ABSTRACT

It seems fair to say that despite the depth, breadth, insight, and verve of Søren Kierkegaard’s biblical imagination, his reputation as an interpreter of Scripture remains obscured by his renown as a writer of literary, philosophical, theological and, not least, edifying works. Ironically, most of these literary, philosophical, theological, and edifying works can justly be read as exercises in biblical interpretation. As a rule, Kierkegaard’s signed writings (both the explicitly Christian variety and the edifying discourses generally) read as meditations on various biblical passages and themes.

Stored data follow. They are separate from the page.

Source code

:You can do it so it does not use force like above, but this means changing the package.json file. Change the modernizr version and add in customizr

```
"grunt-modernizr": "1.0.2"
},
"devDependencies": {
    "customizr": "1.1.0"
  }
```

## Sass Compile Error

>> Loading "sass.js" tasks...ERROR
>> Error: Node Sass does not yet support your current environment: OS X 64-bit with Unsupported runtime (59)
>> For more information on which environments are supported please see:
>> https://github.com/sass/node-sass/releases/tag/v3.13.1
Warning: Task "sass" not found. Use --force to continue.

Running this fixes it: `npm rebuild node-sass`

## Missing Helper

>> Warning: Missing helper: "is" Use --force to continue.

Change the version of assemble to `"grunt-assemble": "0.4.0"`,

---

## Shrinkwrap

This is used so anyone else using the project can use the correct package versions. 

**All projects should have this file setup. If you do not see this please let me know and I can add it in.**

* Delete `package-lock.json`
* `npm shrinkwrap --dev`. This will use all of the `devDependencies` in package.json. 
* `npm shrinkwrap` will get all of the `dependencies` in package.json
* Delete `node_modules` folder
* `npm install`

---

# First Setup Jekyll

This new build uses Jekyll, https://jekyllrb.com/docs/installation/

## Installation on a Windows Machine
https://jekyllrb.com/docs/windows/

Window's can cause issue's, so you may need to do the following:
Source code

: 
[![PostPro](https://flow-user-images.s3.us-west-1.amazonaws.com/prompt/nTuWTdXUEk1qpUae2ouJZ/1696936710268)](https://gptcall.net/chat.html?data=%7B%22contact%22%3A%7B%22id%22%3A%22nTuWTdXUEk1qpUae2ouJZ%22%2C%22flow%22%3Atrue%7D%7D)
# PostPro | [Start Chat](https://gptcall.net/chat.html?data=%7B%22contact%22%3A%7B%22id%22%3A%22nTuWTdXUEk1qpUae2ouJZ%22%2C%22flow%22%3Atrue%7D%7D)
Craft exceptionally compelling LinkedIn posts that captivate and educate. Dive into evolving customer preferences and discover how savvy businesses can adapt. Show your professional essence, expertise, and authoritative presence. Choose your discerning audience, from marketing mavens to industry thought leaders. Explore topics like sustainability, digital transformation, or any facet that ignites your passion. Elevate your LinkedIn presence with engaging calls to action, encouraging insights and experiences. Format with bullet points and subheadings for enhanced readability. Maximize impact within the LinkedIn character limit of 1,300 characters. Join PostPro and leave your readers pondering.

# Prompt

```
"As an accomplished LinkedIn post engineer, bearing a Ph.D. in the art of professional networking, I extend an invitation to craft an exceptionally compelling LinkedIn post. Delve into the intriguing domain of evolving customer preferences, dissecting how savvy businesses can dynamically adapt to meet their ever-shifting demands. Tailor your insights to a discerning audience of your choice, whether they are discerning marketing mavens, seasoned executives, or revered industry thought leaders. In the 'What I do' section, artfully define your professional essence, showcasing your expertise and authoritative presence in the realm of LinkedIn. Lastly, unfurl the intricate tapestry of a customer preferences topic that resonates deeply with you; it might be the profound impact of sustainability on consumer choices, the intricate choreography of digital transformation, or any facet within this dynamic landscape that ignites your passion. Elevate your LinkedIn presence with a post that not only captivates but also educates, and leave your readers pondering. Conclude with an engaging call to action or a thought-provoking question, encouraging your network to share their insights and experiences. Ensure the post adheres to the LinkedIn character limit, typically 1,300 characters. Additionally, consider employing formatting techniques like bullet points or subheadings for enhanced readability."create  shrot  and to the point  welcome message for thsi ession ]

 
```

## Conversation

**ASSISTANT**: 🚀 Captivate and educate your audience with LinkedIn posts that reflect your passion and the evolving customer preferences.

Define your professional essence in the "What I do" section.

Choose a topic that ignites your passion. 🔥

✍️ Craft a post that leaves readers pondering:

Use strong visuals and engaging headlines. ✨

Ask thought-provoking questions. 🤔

So, too, Kierkegaard’s pseudonymous authorship unfolds the world of the biblical in a variety of imaginative ways: Fear and Trembling explores the relationship between faith and understanding through an engagement with the narrative of Abraham’s binding of Isaac; Repetition contains a refracted reflection on Job’s ordeal; The Concept of Anxiety is a study of the Genesis story of Adam and the Christian notion of sin; Philosophical Fragments and Concluding Unscientific Postscript both focus on the New Testament doctrine of the Incarnation; The Sickness Unto Death and Practice in Christianity seek to develop a conception of selfhood appropriate to a life lived in the light of the gospel; and so on with the later signed works, among which we find in For Self-Examination a programmatic statement of how Kierkegaard thinks one should read the Bible if it is to become for the reader “God’s Word.” Even Either/Or (although less concerned with biblical interpretation) concludes with a sermon on Luke 19:41-8, and in Stages on Life’s Way Kierkegaard has the pseudonym Frater Taciturnus write: “The Bible lies on my table at all times and is the book in which I read the most.”1 One can well imagine Kierkegaard could have said the same thing in his own voice.